• **What you should do**: The response must contain the complete data, printed exactly.

........

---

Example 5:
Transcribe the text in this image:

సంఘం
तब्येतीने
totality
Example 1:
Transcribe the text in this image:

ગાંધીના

........

• **Reply**:
---

Example 5:
Transcribe the text in this image:

సంఘం
तब्येतीने
totality
Example 1:
Transcribe the text in this image:

ગાંધીના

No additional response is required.